Дул штормовой ветер перемен. Строй одной страны безвозвратно рушился, строй другой – шагал еще не в ногу. Страна жила законами военного времени, и приговор по моему политическому делу сошел на меня подобно лавине – гулко и беспощадно: «Расстрел! Решение суда обжалованию не подлежит!».
Последняя бессонная ночь в одиночке: сожаления о бездарно прожитых годах и о том, чему уже никогда не суждено сбыться, раскаяния в причиненной боли и обидах, – и прощение нанесенных мне, и тлеющая надежда на то, что кровный долг будет выплачен не ценой моей жизни. Думая об обратном, лишь одна мысль успокаивала меня: если жизнь после смерти существует, значит скоро я увижусь с отцом и матерью.
Последнее утро. Последний завтрак, встававший комом в горле. Последняя сигарета, и она же – первая в моей жизни. Команда из-за двери: «Лицом к стене! Руки за спину!». Вошедшие конвоиры замкнули наручники на моих запястьях, а на голову – накинули мешок плотной ткани и затянули на шее. Под руки вывели из камеры. Я знал о коридоре смертников, о приказе идти вперед, о пуле в затылок, но не думал, что это будет вот так: в темноте. Я слышал звон ключей, лязганье отпираемых замков и хлопанье металлических дверей за моей спиной. Утренняя прохлада. Машина. Ехали, должно быть, час. Впрочем, время для меня стало тогда величиной неопределенной. Жалел я только о том, что не дали в последний раз увидеть летний рассвет, напитаться видом любимого города, невскими берегами. «Скорее бы уже!» – думал я тогда. Ожидание стало тягостным, мучительным. Остановились. Действия повторились в обратном порядке. Ввели обратно в здание. Негулкий коридор. Странный запах – не тюремный. Мяуканье и шипение кошек.

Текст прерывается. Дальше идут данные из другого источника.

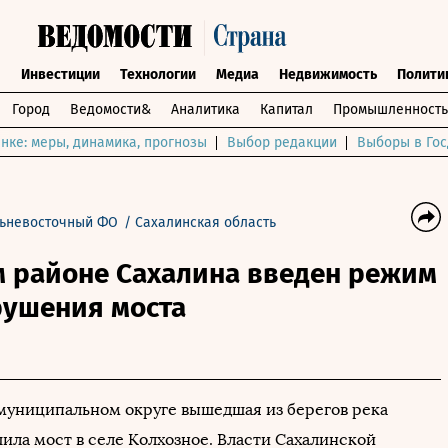
ы
Инвестиции
Технологии
Медиа
Недвижимость
Полити
Город
Ведомости&
Аналитика
Капитал
Промышленность
нке: меры, динамика, прогнозы
Выбор редакции
Выборы в Гос
ьневосточный ФО
/
Сахалинская область
м районе Сахалина введен режим
рушения моста
муниципальном округе вышедшая из берегов река
ила мост в селе Колхозное. Власти Сахалинской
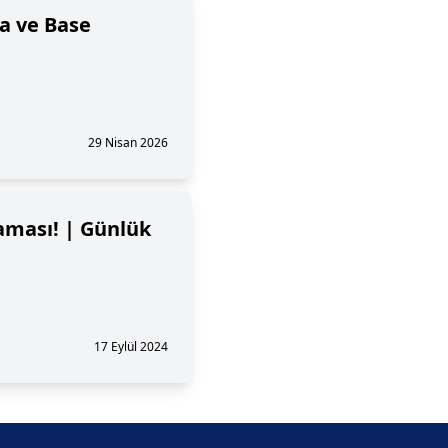
na ve Base
29 Nisan 2026
aması! | Günlük
17 Eylül 2024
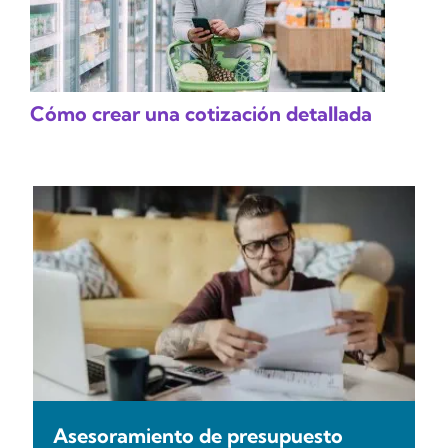
Cómo crear una cotización detallada
Asesoramiento de presupuesto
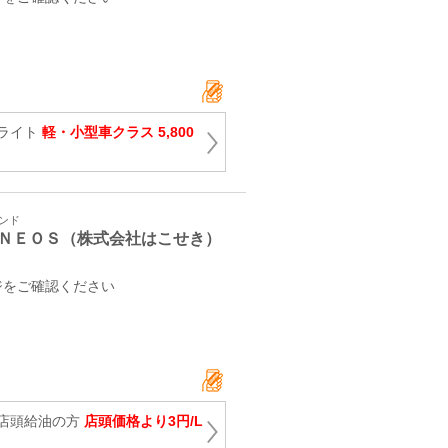
ライト
軽・小型車クラス 5,800
タンド
ＮＥＯＳ（株式会社はこせき）
ジをご確認ください
店頭給油の方
店頭価格より3円/L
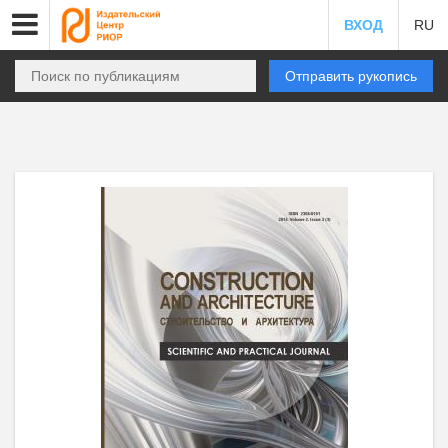
ВХОД
RU
Отправить рукопись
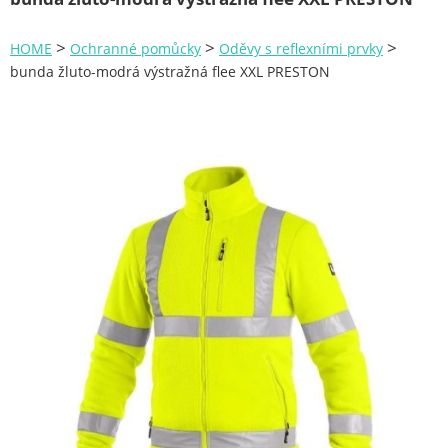
Zahrada
>
>
>
HOME
Ochranné pomůcky
Oděvy s reflexními prvky
Plachty
bunda žluto-modrá výstražná flee XXL PRESTON
Žebříky a schůdky
Stavební míchačky
NÁDOBY
Kemping
NÁBYTEK - spojovací materiál a příslušenství
Ploty a pletiva
Úložné boxy na nářadí
Ochranné pomůcky
Rukavice
Brýle
Helmy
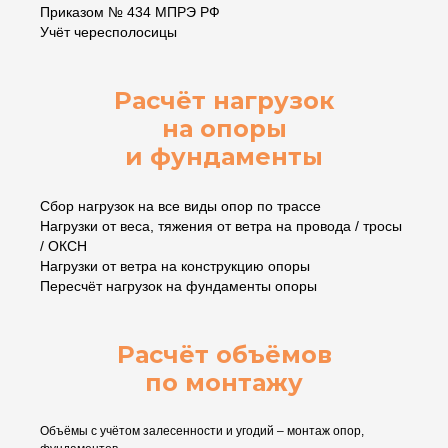
Приказом № 434 МПРЭ РФ
Учёт чересполосицы
Расчёт нагрузок
на опоры
и фундаменты
Сбор нагрузок на все виды опор по трассе
Нагрузки от веса, тяжения от ветра на провода / тросы
/ ОКСН
Нагрузки от ветра на конструкцию опоры
Пересчёт нагрузок на фундаменты опоры
Расчёт объёмов
по монтажу
Объёмы с учётом залесенности и угодий – монтаж опор,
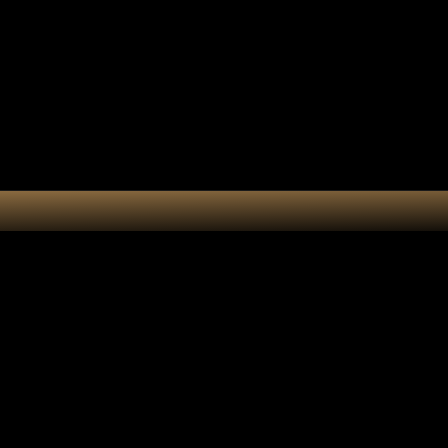
tes-bonheur
Kit DIY
Cart
Tote bag cy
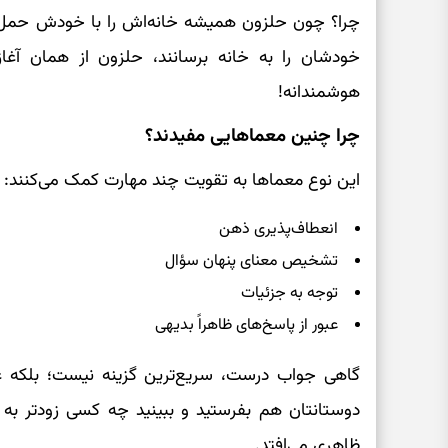
چرا؟ چون حلزون همیشه خانه‌اش را با خودش حمل م
خودشان را به خانه برسانند، حلزون از همان آغاز
هوشمندانه!
چرا چنین معماهایی مفیدند؟
این نوع معماها به تقویت چند مهارت کمک می‌کنند:
انعطاف‌پذیری ذهن
تشخیص معنای پنهان سؤال
توجه به جزئیات
عبور از پاسخ‌های ظاهراً بدیهی
گاهی جواب درست، سریع‌ترین گزینه نیست؛ بلکه غیر
دوستانتان هم بفرستید و ببینید چه کسی زودتر به
ظاهری می‌افتد.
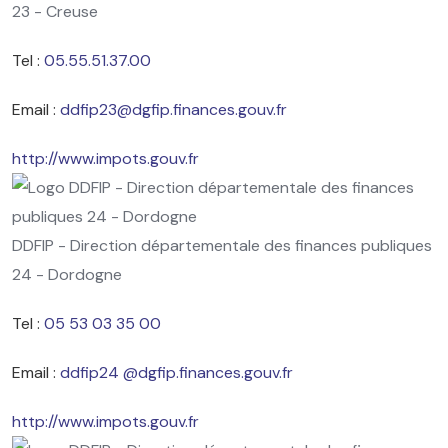
23 - Creuse
Tel :
05.55.51.37.00
Email :
ddfip23@dgfip.finances.gouv.fr
http://www.impots.gouv.fr
DDFIP - Direction départementale des finances publiques
24 - Dordogne
Tel :
05 53 03 35 00
Email :
ddfip24 @dgfip.finances.gouv.fr
http://www.impots.gouv.fr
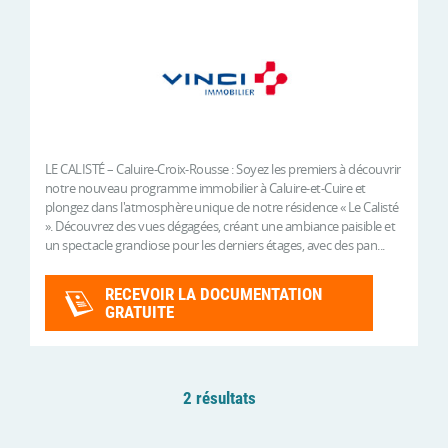
LE CALISTÉ – Caluire-Croix-Rousse : Soyez les premiers à découvrir
notre nouveau programme immobilier à Caluire-et-Cuire et
plongez dans l'atmosphère unique de notre résidence « Le Calisté
». Découvrez des vues dégagées, créant une ambiance paisible et
un spectacle grandiose pour les derniers étages, avec des pan...
RECEVOIR LA DOCUMENTATION
GRATUITE
2 résultats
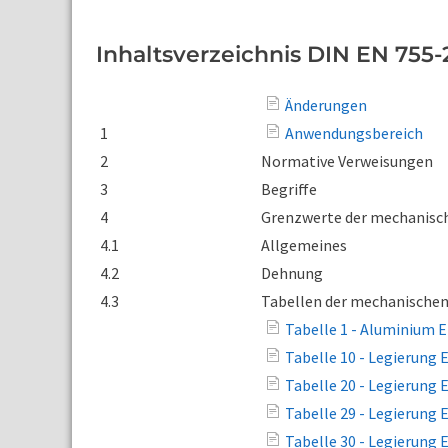
Inhaltsverzeichnis DIN EN 755-
Änderungen
1
Anwendungsbereich
2
Normative Verweisungen
3
Begriffe
4
Grenzwerte der mechanisc
4.1
Allgemeines
4.2
Dehnung
4.3
Tabellen der mechanischen
Tabelle 1 - Aluminium E
Tabelle 10 - Legierung
Tabelle 20 - Legierung
Tabelle 29 - Legierung
Tabelle 30 - Legierung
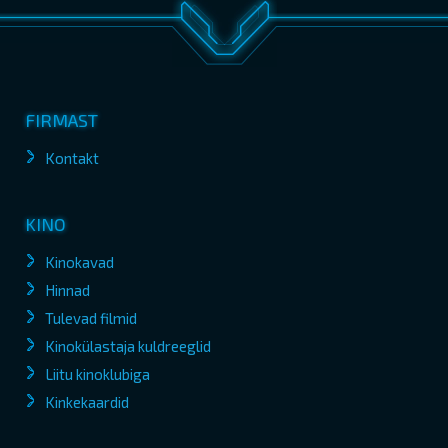
FIRMAST
Kontakt
KINO
Kinokavad
Hinnad
Tulevad filmid
Kinokülastaja kuldreeglid
Liitu kinoklubiga
Kinkekaardid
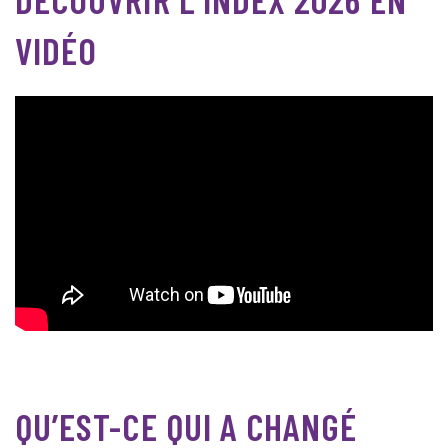
VIDÉO
QU’EST-CE QUI A CHANGÉ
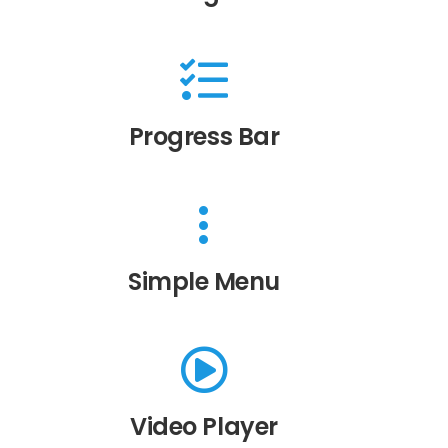
Progress Bar
Simple Menu
Video Player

– Куда меня ведут? – спросил я, полагая, что в последний миг жизни имею право знать.
– Не разговаривать! – отрезал голос одного из конвоиров.
Череда поворотов и коридоров. Крутые ступени вниз. Лестничных площадок не было. Спускались забирая круто влево. Шли, вероятно, по винтовой лестнице. Я потерял ощущение пространства и не мог определить на сколько этажей мы спустились. Звук тяжелой скрипучей двери. Меня ввели и поставили лицом к стене: даже лишенный возможности видеть, я ощущал ее. Снова звон связки ключей, отпирание решетки – звук более легкий, его не спутаешь с отпиранием тяжелой железной двери, а еще… запахи! При отсутствии зрения мои слух и обоняние обострились. Это были… аромат кофе… запах табачного дыма и что-то… церковное… Ладан? Решетка заскрипела. На шее ослабили узел и сдернули с головы мешок. Я с осторожностью открыл глаза, готовясь к яркому свету, но его не было. Царил полумрак. Стена из красного кирпича перед глазами. Из-за спины последовала команда: «Направо!». Я повиновался, повернувшись лицом в сторону дверного проема с распахнутой решеткой. Там, впереди, было уже светлее, но глаза отказывались фокусироваться на чем-то определенном: все плыло. «Вперед!» – снова скомандовали из-за спины. Я шагнул из коридора в помещение. Решетка за мной захлопнулась. «Руки!». Привычным движением я попятился назад, упершись спиной в решетку, и просунул руки в кормушку. Заскрипели наручники и запястья получили внезапную свободу. Удаляющиеся шаги за спиной. Отпирание двери в глубине коридора. Гром захлопывания. Лязганье ключей с обратной стороны. И позади меня все стихло.